**Selected passage:**
....................
Hugging San Francisco’s northwest shore, Lands End offers an unobstructed view of the iconic structure that draws so many visitors from around the world – the Golden Gate Bridge. And seeing it here doesn’t require elbowing your way through the crowds at Baker Beach or Fort Point. The site’s trails weave through the forests and beaches that abut the steep cliffs and sharp rocks that form a natural “gate” for the ships that sail into San Francisco Bay. Hiking here is a way to feel a little wild again, even in the quintessential 21st-Century city.

After a late and leisurely breakfast at home, my mom, my younger brother, Erhan, and I set off toward San Francisco on Interstate 280. Erhan deejayed as we wound through the South Bay’s green foothills and cypress forests until Ocean Beach unfurled before us, a shimmering canvas of blue water and pale sand dotted with joggers. Lands End is usually less crowded than some of the other local spots, but on this sunny but brisk Saturday, the main parking lot was full. Erhan, a regular here, manoeuvred us to another one around the corner past the Lands End Lookout, the beginning of the park that includes restrooms, a cafe, visitor centre and bookstore.
....................
**Stated goal 1:** Rewrite the paragraph of the Lands End passage that begins "After a late and leisurely breakfast" as a short bulleted list that keeps its main facts.
**Stated goal 2:** Name every facility that the Lands End passage says the Lands End Lookout includes.
None of the material is needed here.

**Source material:**
....................
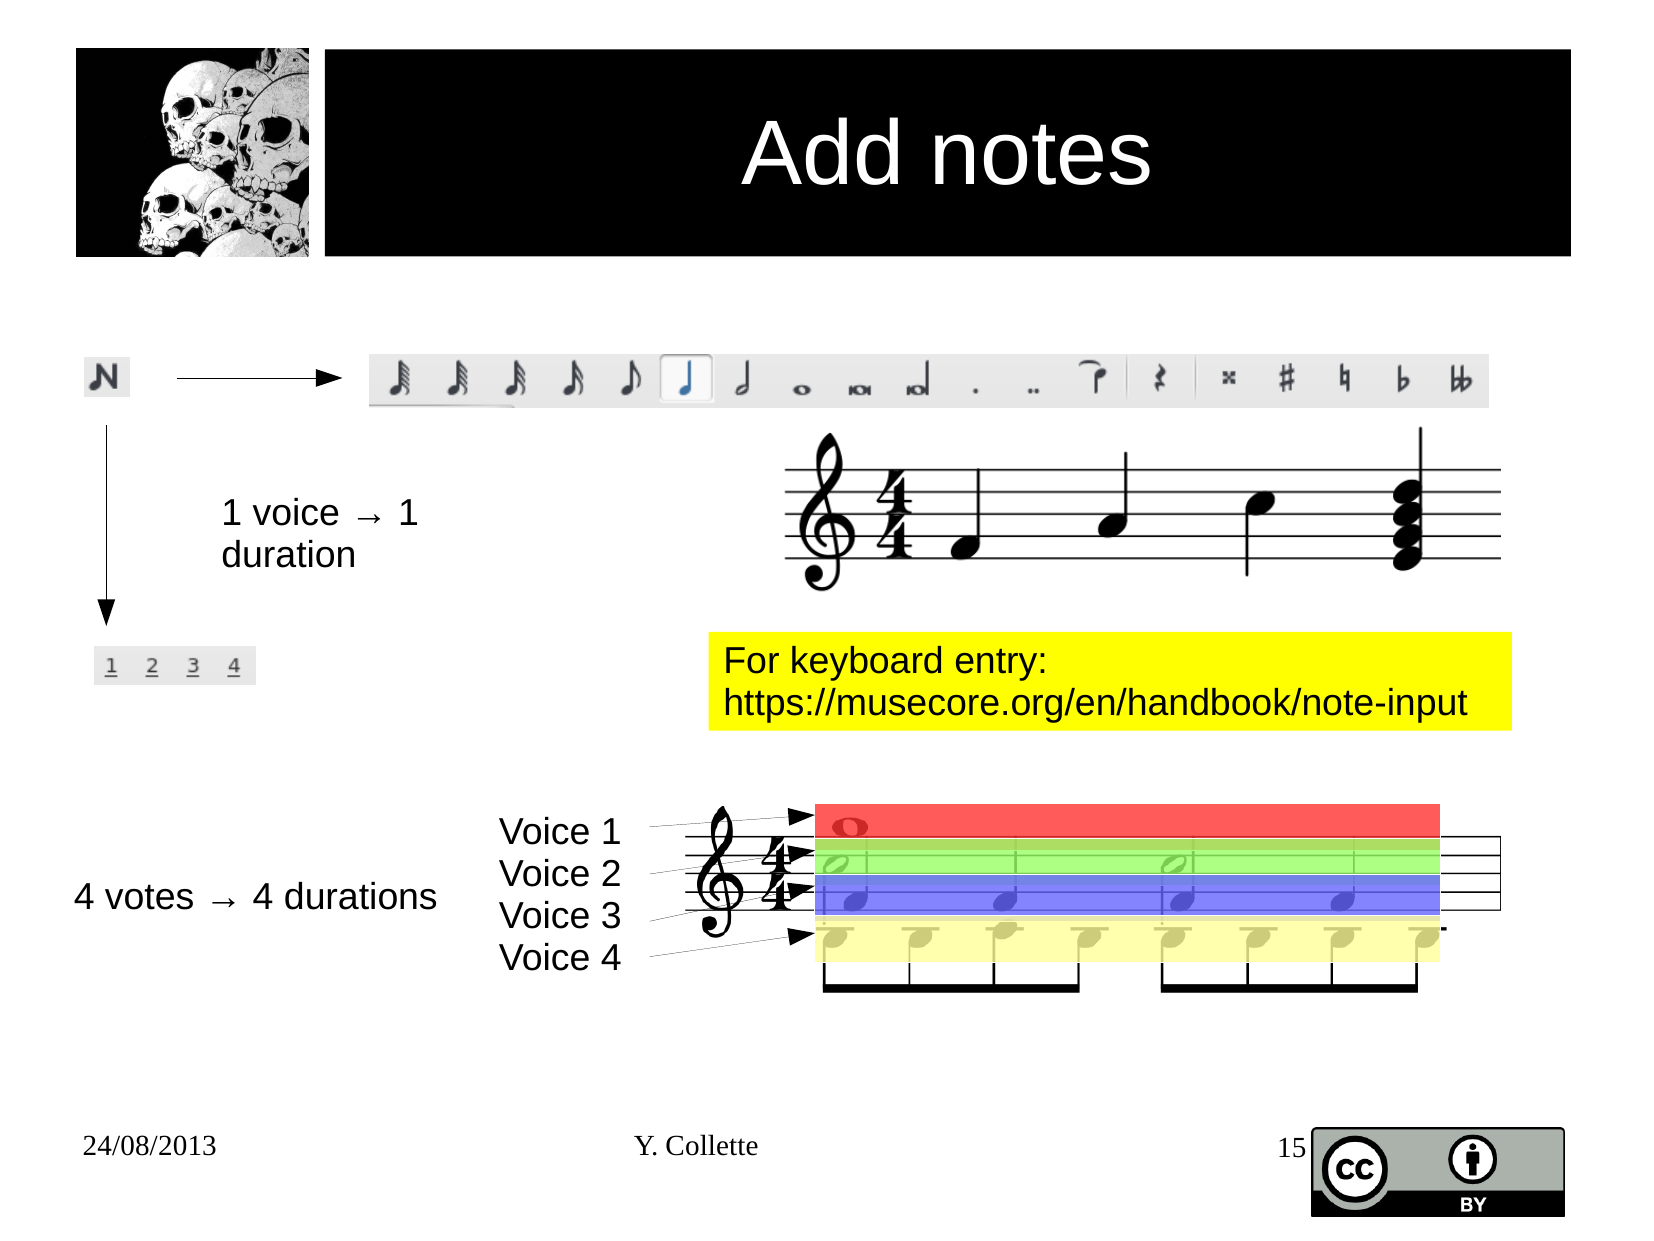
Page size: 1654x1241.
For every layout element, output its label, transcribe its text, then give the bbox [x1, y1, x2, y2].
....................
**Full response 1:**
- After a late breakfast at home, the narrator, the narrator's mom and younger brother Erhan drove toward San Francisco on Interstate 280.
- Erhan played music as they passed the South Bay's green foothills and cypress forests, until Ocean Beach came into view with its blue water, pale sand and joggers.
- Lands End is usually less crowded than other local spots, but on this sunny, brisk Saturday the main parking lot was full.
- Erhan, a regular, guided them to another lot past the Lands End Lookout, where the park begins, with restrooms, a cafe, a visitor centre and a bookstore.

**Full response 2:**
- Restrooms
- A cafe
- A visitor centre
- A bookstore